*Work required*
The records underneath are to be printed in full and exactly, with no pictures carried over.

(Material shown)

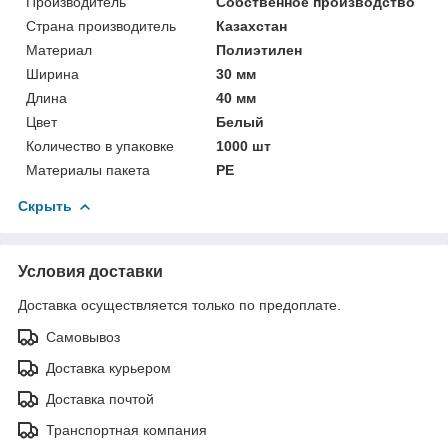
Производитель
Собственное производство
Страна производитель
Казахстан
Материал
Полиэтилен
Ширина
30 мм
Длина
40 мм
Цвет
Белый
Количество в упаковке
1000 шт
Материалы пакета
РЕ
Скрыть
Условия доставки
Доставка осуществляется только по предоплате.
Самовывоз
Доставка курьером
Доставка почтой
Транспортная компания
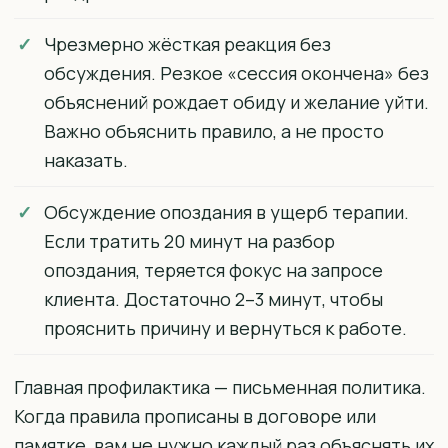
Чрезмерно жёсткая реакция без
обсуждения. Резкое «сессия окончена» без
объяснений рождает обиду и желание уйти.
Важно объяснить правило, а не просто
наказать.
Обсуждение опоздания в ущерб терапии.
Если тратить 20 минут на разбор
опоздания, теряется фокус на запросе
клиента. Достаточно 2–3 минут, чтобы
прояснить причину и вернуться к работе.
Главная профилактика — письменная политика.
Когда правила прописаны в договоре или
памятке, вам не нужно каждый раз объяснять их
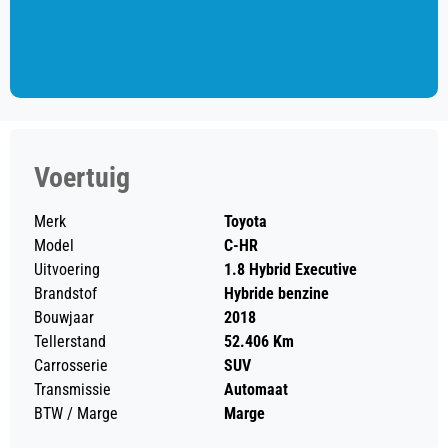
Voertuig
Merk
Toyota
Model
C-HR
Uitvoering
1.8 Hybrid Executive
Brandstof
Hybride benzine
Bouwjaar
2018
Tellerstand
52.406 Km
Carrosserie
SUV
Transmissie
Automaat
BTW / Marge
Marge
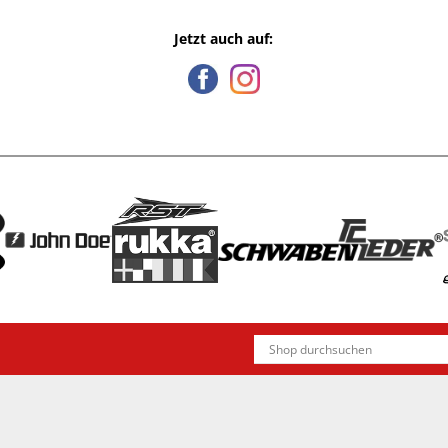
Jetzt auch auf:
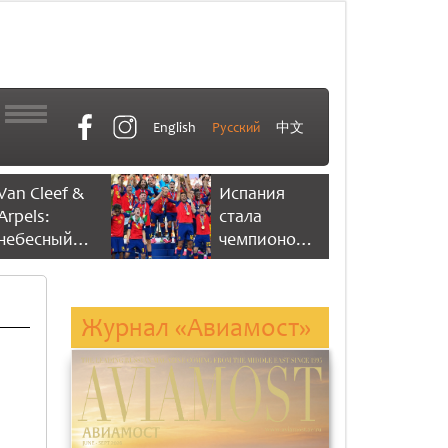
English
Русский
中文
Van Cleef &
Испания
Arpels:
стала
небесный
чемпионом
танец
мира по
времени
футболу,
одержав
Журнал «Авиамост»
победу со
счетом 1:0
ть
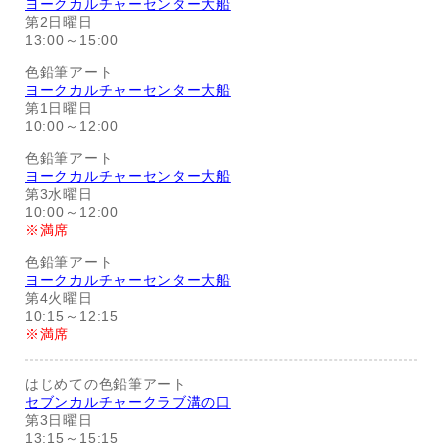
ヨークカルチャーセンター大船
第2日曜日
13:00～15:00
色鉛筆アート
ヨークカルチャーセンター大船
第1日曜日
10:00～12:00
色鉛筆アート
ヨークカルチャーセンター大船
第3水曜日
10:00～12:00
※満席
色鉛筆アート
ヨークカルチャーセンター大船
第4火曜日
10:15～12:15
※満席
はじめての色鉛筆アート
セブンカルチャークラブ溝の口
第3日曜日
13:15～15:15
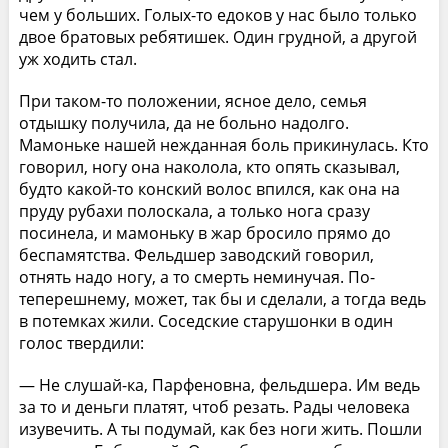
чем у больших. Голых-то едоков у нас было только
двое братовых ребятишек. Один грудной, а другой
уж ходить стал.
При таком-то положении, ясное дело, семья
отдышку получила, да не больно надолго.
Мамоньке нашей нежданная боль прикинулась. Кто
говорил, ногу она наколола, кто опять сказывал,
будто какой-то конский волос впился, как она на
пруду рубахи полоскала, а только нога сразу
посинела, и мамоньку в жар бросило прямо до
беспамятства. Фельдшер заводский говорил,
отнять надо ногу, а то смерть неминучая. По-
теперешнему, может, так бы и сделали, а тогда ведь
в потемках жили. Соседские старушонки в один
голос твердили:
— Не слушай-ка, Парфеновна, фельдшера. Им ведь
за то и деньги платят, чтоб резать. Рады человека
изувечить. А ты подумай, как без ноги жить. Пошли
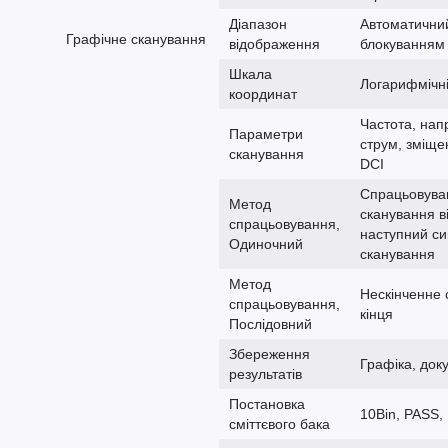
Діапазон
Автоматичний
Графічне сканування
відображення
блокуванням
Шкала
Логарифмічні,
координат
Частота, нап
Параметри
струм, зміще
сканування
DCI
Спрацьовуван
Метод
сканування в
спрацьовування,
наступний си
Одиночний
сканування
Метод
Нескінченне 
спрацьовування,
кінця
Послідовний
Збереження
Графіка, док
результатів
Постановка
10Bin, PASS,
сміттєвого бака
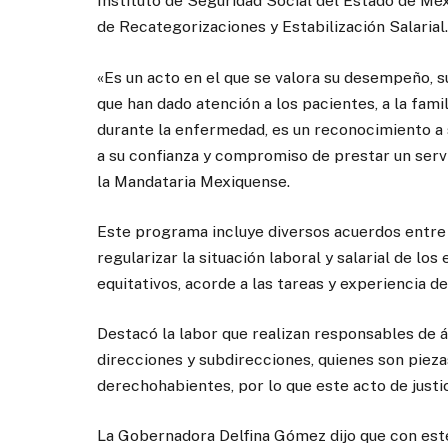
Instituto de Seguridad Social del Estado de M
de Recategorizaciones y Estabilización Salarial.
«Es un acto en el que se valora su desempeño, su
que han dado atención a los pacientes, a la fami
durante la enfermedad, es un reconocimiento a s
a su confianza y compromiso de prestar un serv
la Mandataria Mexiquense.
Este programa incluye diversos acuerdos entre g
regularizar la situación laboral y salarial de l
equitativos, acorde a las tareas y experiencia 
Destacó la labor que realizan responsables de 
direcciones y subdirecciones, quienes son piezas
derechohabientes, por lo que este acto de justi
La Gobernadora Delfina Gómez dijo que con este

(End Material shown)

*Answer below*
Производитель
Собственное производство
Страна производитель
Казахстан
Материал
Полиэтилен
Ширина
30 мм
Длина
40 мм
Цвет
Белый
Количество в упаковке
1000 шт
Материалы пакета
РЕ
Скрыть
Условия доставки
Доставка осуществляется только по предоплате.
Самовывоз
Доставка курьером
Доставка почтой
Транспортная компания
Чрезмерно жёсткая реакция без
обсуждения. Резкое «сессия окончена» без
объяснений рождает обиду и желание уйти.
Важно объяснить правило, а не просто
наказать.
Обсуждение опоздания в ущерб терапии.
Если тратить 20 минут на разбор
опоздания, теряется фокус на запросе
клиента. Достаточно 2–3 минут, чтобы
прояснить причину и вернуться к работе.
Главная профилактика — письменная политика.
Когда правила прописаны в договоре или
памятке, вам не нужно каждый раз объяснять их
Voertuig
Merk
Toyota
Model
C-HR
Uitvoering
1.8 Hybrid Executive
Brandstof
Hybride benzine
Bouwjaar
2018
Tellerstand
52.406 Km
Carrosserie
SUV
Transmissie
Automaat
BTW / Marge
Marge
Jetzt auch auf:
English
Русский
中文
Van Cleef &
Испания
Arpels:
стала
небесный
чемпионом
танец
мира по
времени
футболу,
одержав
Журнал «Авиамост»
победу со
счетом 1:0
ть
ヨークカルチャーセンター大船
第2日曜日
13:00～15:00
色鉛筆アート
ヨークカルチャーセンター大船
第1日曜日
10:00～12:00
色鉛筆アート
ヨークカルチャーセンター大船
第3水曜日
10:00～12:00
※満席
色鉛筆アート
ヨークカルチャーセンター大船
第4火曜日
10:15～12:15
※満席
はじめての色鉛筆アート
セブンカルチャークラブ溝の口
第3日曜日
13:15～15:15
чем у больших. Голых-то едоков у нас было только
двое братовых ребятишек. Один грудной, а другой
уж ходить стал.
При таком-то положении, ясное дело, семья
отдышку получила, да не больно надолго.
Мамоньке нашей нежданная боль прикинулась. Кто
говорил, ногу она наколола, кто опять сказывал,
будто какой-то конский волос впился, как она на
пруду рубахи полоскала, а только нога сразу
посинела, и мамоньку в жар бросило прямо до
беспамятства. Фельдшер заводский говорил,
отнять надо ногу, а то смерть неминучая. По-
теперешнему, может, так бы и сделали, а тогда ведь
в потемках жили. Соседские старушонки в один
голос твердили:
— Не слушай-ка, Парфеновна, фельдшера. Им ведь
за то и деньги платят, чтоб резать. Рады человека
изувечить. А ты подумай, как без ноги жить. Пошли
Діапазон
Автоматичний
Графічне сканування
відображення
блокуванням
Шкала
Логарифмічні,
координат
Частота, нап
Параметри
струм, зміще
сканування
DCI
Спрацьовуван
Метод
сканування в
спрацьовування,
наступний си
Одиночний
сканування
Метод
Нескінченне 
спрацьовування,
кінця
Послідовний
Збереження
Графіка, док
результатів
Постановка
10Bin, PASS,
сміттєвого бака
Instituto de Seguridad Social del Estado de M
de Recategorizaciones y Estabilización Salarial.
«Es un acto en el que se valora su desempeño, su
que han dado atención a los pacientes, a la fami
durante la enfermedad, es un reconocimiento a s
a su confianza y compromiso de prestar un serv
la Mandataria Mexiquense.
Este programa incluye diversos acuerdos entre g
regularizar la situación laboral y salarial de l
equitativos, acorde a las tareas y experiencia 
Destacó la labor que realizan responsables de 
direcciones y subdirecciones, quienes son piezas
derechohabientes, por lo que este acto de justi
La Gobernadora Delfina Gómez dijo que con este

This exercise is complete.